**What to produce:** Leaving out every image, restate all the records word for word.

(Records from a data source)
----------------
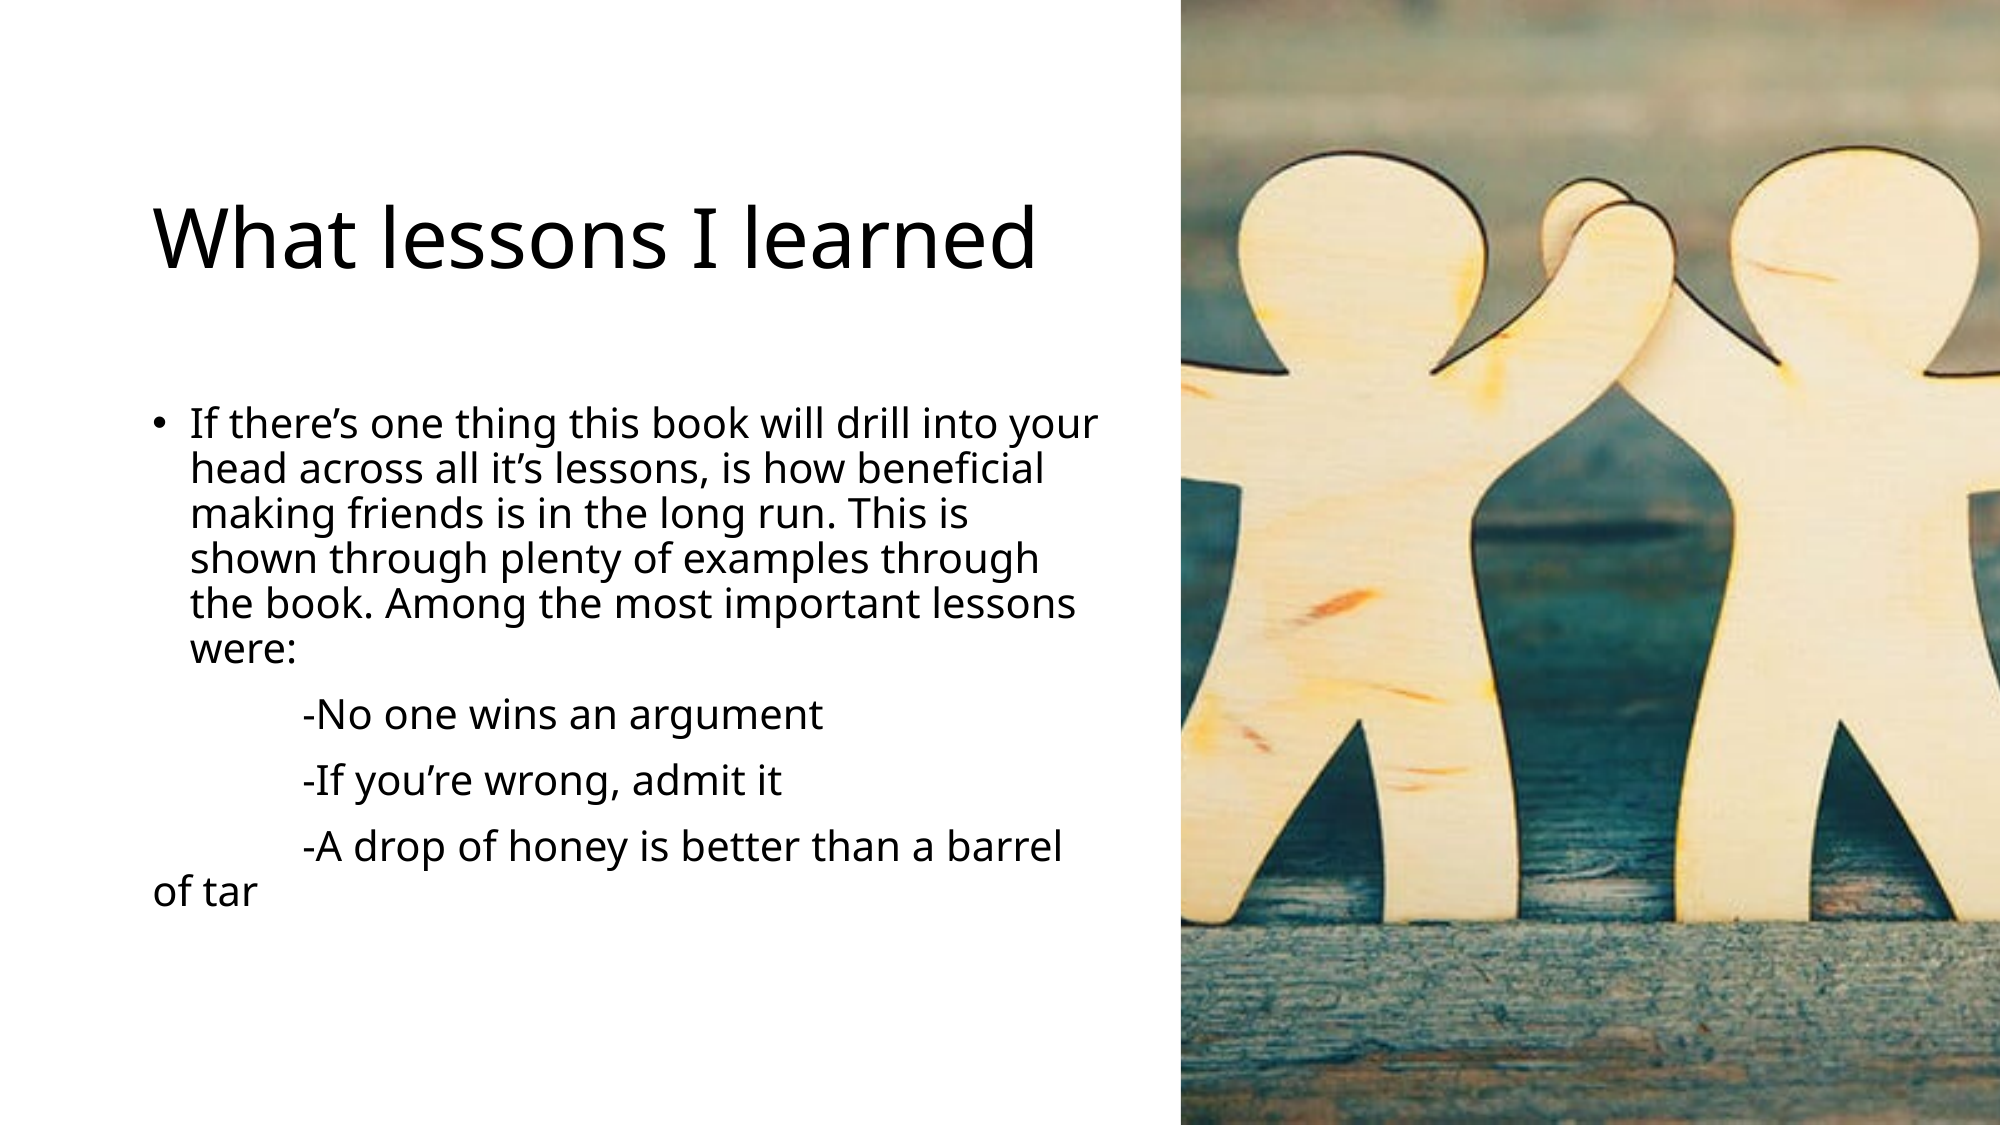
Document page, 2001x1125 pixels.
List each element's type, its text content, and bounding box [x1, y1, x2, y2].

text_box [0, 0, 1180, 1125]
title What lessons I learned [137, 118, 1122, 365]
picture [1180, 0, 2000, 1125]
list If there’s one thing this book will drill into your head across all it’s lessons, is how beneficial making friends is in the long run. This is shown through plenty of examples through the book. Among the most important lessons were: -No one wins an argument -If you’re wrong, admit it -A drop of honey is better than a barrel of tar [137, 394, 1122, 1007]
----------------
**Finished exercise:**
Document page, 2001x1125 pixels.
List each element's type, its text content, and bounding box [x1, y1, x2, y2].

text_box [0, 0, 1180, 1125]
title What lessons I learned [137, 118, 1122, 365]
picture [1180, 0, 2000, 1125]
list If there’s one thing this book will drill into your head across all it’s lessons, is how beneficial making friends is in the long run. This is shown through plenty of examples through the book. Among the most important lessons were: -No one wins an argument -If you’re wrong, admit it -A drop of honey is better than a barrel of tar [137, 394, 1122, 1007]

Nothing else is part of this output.